The last time I was in Berlin, I actually did not spend as much time out listening to music as I should have. I think I was turned off by the amount of US music on the German radio, and the prominence of international touring acts on the rosters of the most heavily advertised venues in the city, and hastily concluded that the music scene was not as interesting as art, performance, and theatre.
Of course, Berlin is a global capital for music, that music being techno. And while I do enjoy all forms of electronic dance music (which I sometimes think is the closest thing to my music) I am now facing that fate that all aging ravers confront: do I have the stamina and enthusiasm to go to the break of dawn with the kids, especially without the kick of drugs to get me over the 2 AM hump?
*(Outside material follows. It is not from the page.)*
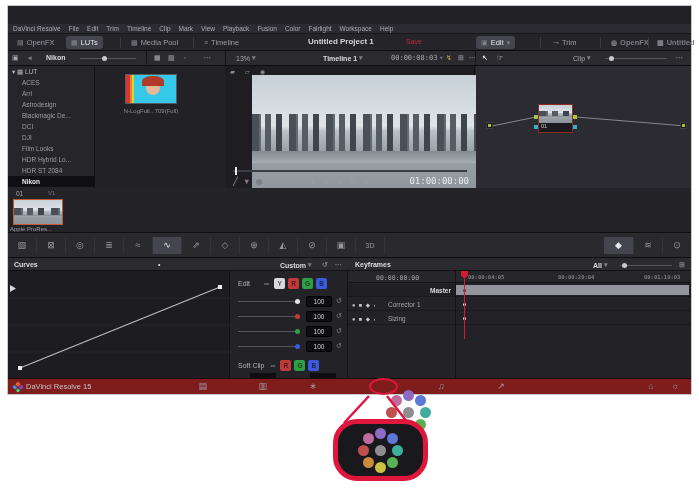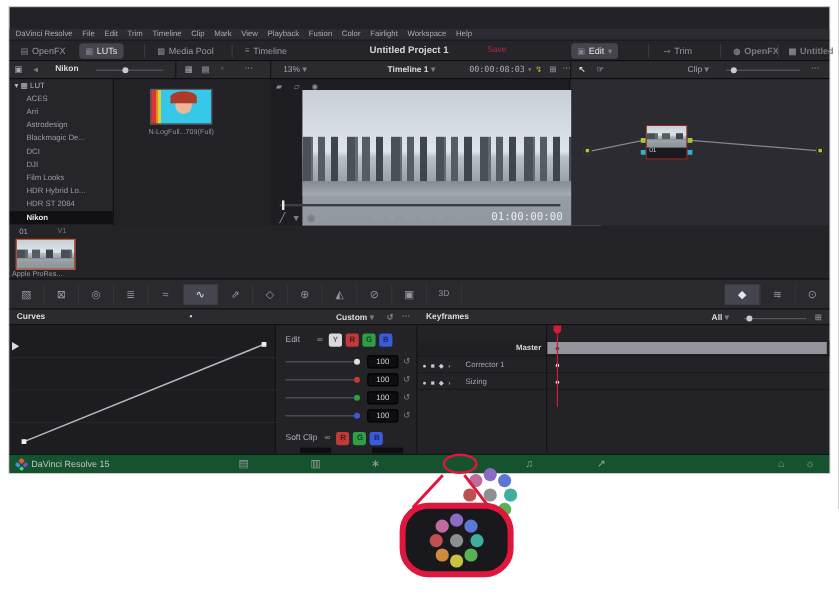"00:00:00:00" div.kf-ruler { html: none -> <div> <span>00:00:00:00</span> <span>00:00:04:05</span> <span>00:00:20:04</span> <span>00:01:10:03</span> </div> }
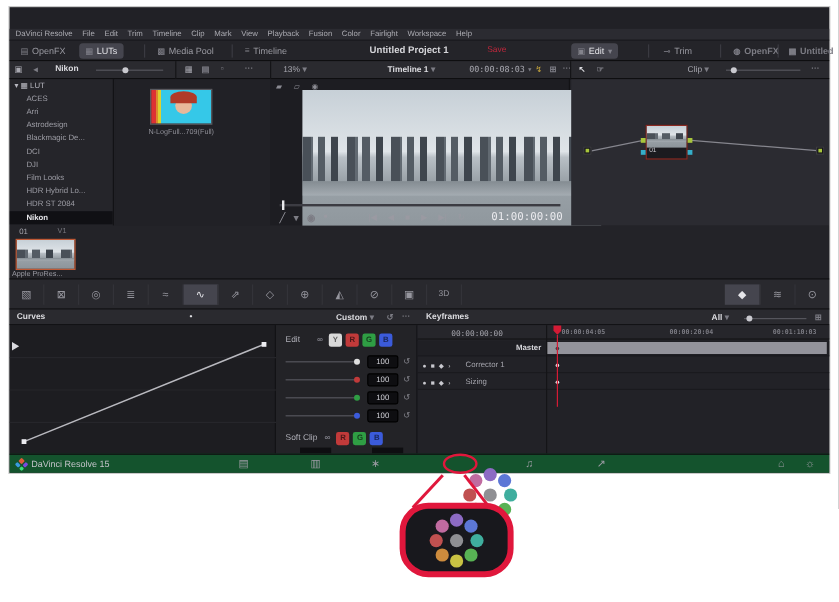"DaVinci Resolve 15" .bottombar { background: #14532d -> #7f1d1d }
The Sunday soreness all over my body reminds me its not easy, but it is doable. Going along with younger friends helps, sort of like a training buddy (and that analogy reminds me that one of the most compelling reasons for continuing to subject my body to the nightclub is to forestall that other awful fate of the aging raver: having the space in your world allotted to dance music steadily diminish until its only remaining role is in the workout mix).
But the myths are all untrue: it is possible to get into Berghain without a two hour wait at the door. You don’t need to be high to enjoy the music, although if you don’t dance you will quickly doze off. Cola and the occasional ice cream cone (which is sold inside Berghain, elegantly enough) will keep you reasonably fueled. And, most untrue of all: the music isn’t tuneless, repetitive, or thudding. Hours on end of four on the floor can indeed be remembered as such, perhaps. But its hard to imagine that they can be experienced as such in the moment, if you are really in that moment, and not distracted, wishing you were elsewhere. Minimal techno is indeed a powerful form of musical subtraction: minimal use of color, vocals, “warmth,” etc. But to further reduce this musical form to the parody of “thud thud thud,” — usually with a mock hand gesture to accompany it — misses out on the pathway that subtraction opens up to collective musical rapture.
In moments when it became too intense I’d attempt to step out of my immersion in the sonic overload, and try to picture this scene as filmed. I thought about how rarely I had seen a rave properly captured on screen. The need of narrative cinema to foreground the movement of individuals through their various problematics requires the dance clube to always remain a backdrop, a wall of noise that the characters must shout over, walk into or out of, etc. Offhand, I can’t think of a scene on film that depicts what is in fact the most quotidian experience of the rave, the point of it all, which is to lose yourself, your voice, your friends, and your individuality (or at least your sense of personal space) in an impersonal, durational, collective improvisational performance. Maybe this scene:
Perhaps the most cliché moment from a night at Berghain, or at any rate the most easily retold, is the moment, around five am, when the blinds in Panorama Bar are momentarily raised to let the morning light cut across the dance floor. “What fellowship can light have with darkness?” This moment seems to hold an answer, and I admit I was waiting for it, pacing myself, hoping to make it to that moment in order to be able to say I was there at the dawn, I made it through. And then I crashed into a cab and was in my grateful bed with a mask on, and slept until four in the afternoon.